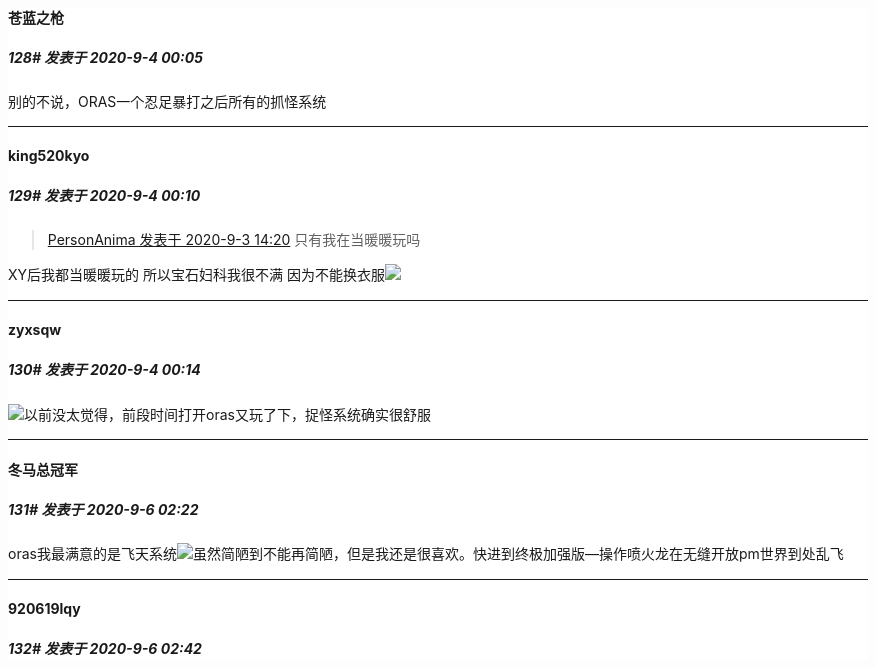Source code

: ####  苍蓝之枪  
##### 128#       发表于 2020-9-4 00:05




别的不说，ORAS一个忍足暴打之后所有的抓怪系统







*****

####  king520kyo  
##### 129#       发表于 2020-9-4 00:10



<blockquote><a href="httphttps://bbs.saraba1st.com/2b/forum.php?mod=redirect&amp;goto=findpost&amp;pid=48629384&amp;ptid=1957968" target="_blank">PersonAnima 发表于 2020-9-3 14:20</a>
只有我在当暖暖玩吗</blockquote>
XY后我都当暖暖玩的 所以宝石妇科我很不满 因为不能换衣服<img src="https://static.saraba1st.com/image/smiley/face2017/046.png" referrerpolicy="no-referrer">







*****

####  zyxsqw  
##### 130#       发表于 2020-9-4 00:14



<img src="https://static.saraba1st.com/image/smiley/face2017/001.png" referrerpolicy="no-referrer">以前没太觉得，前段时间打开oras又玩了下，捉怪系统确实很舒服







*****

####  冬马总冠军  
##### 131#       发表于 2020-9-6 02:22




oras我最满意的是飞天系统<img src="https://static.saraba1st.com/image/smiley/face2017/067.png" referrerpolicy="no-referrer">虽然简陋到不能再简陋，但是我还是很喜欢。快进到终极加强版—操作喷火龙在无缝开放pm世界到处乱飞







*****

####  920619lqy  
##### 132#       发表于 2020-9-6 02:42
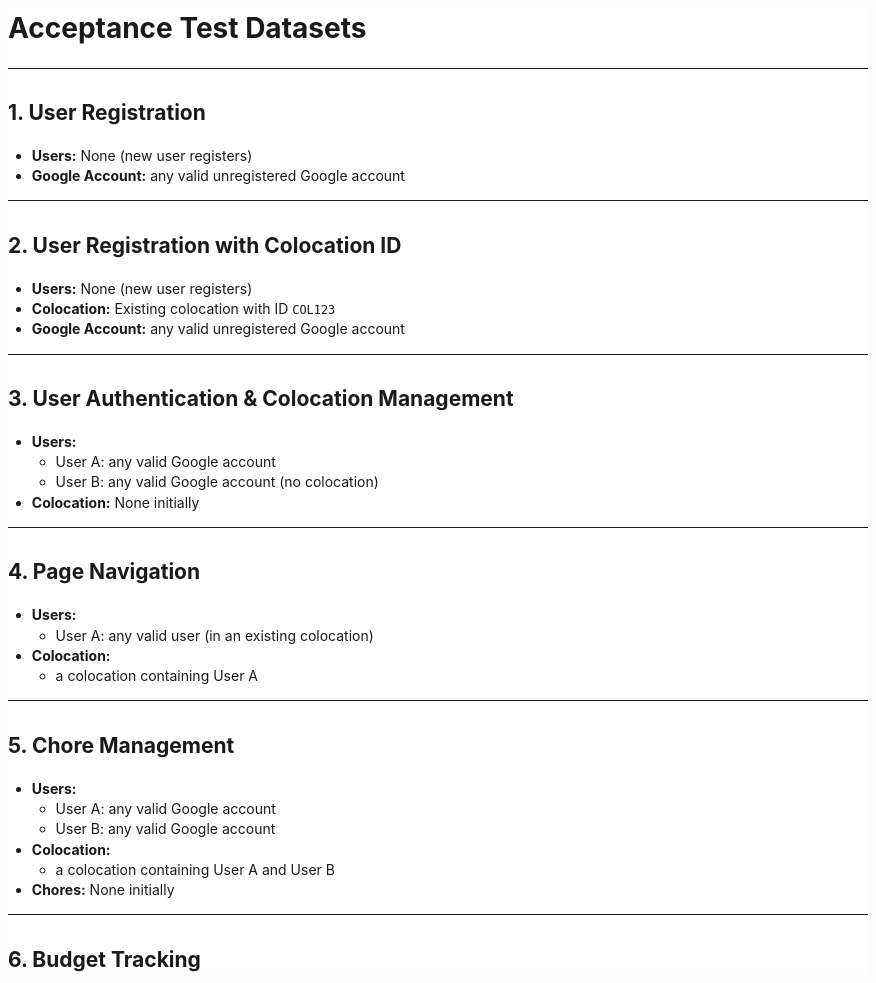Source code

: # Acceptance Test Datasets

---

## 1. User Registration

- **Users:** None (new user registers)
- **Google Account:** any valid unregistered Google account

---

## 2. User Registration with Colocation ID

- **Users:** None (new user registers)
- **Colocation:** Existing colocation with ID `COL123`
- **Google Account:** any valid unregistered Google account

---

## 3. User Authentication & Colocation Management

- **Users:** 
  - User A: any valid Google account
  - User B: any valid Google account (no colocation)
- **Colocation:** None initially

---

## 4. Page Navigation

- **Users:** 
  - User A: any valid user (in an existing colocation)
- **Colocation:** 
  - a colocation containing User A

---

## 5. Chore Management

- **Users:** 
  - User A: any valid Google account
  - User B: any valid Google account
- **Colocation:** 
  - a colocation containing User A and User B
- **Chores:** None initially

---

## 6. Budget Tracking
┄┄┄┄┄┄┄┄┄┄
Find each line in the records above that contains "static", and copy it.

Output below –
XY后我都当暖暖玩的 所以宝石妇科我很不满 因为不能换衣服<img src="https://static.saraba1st.com/image/smiley/face2017/046.png" referrerpolicy="no-referrer">
<img src="https://static.saraba1st.com/image/smiley/face2017/001.png" referrerpolicy="no-referrer">以前没太觉得，前段时间打开oras又玩了下，捉怪系统确实很舒服
oras我最满意的是飞天系统<img src="https://static.saraba1st.com/image/smiley/face2017/067.png" referrerpolicy="no-referrer">虽然简陋到不能再简陋，但是我还是很喜欢。快进到终极加强版—操作喷火龙在无缝开放pm世界到处乱飞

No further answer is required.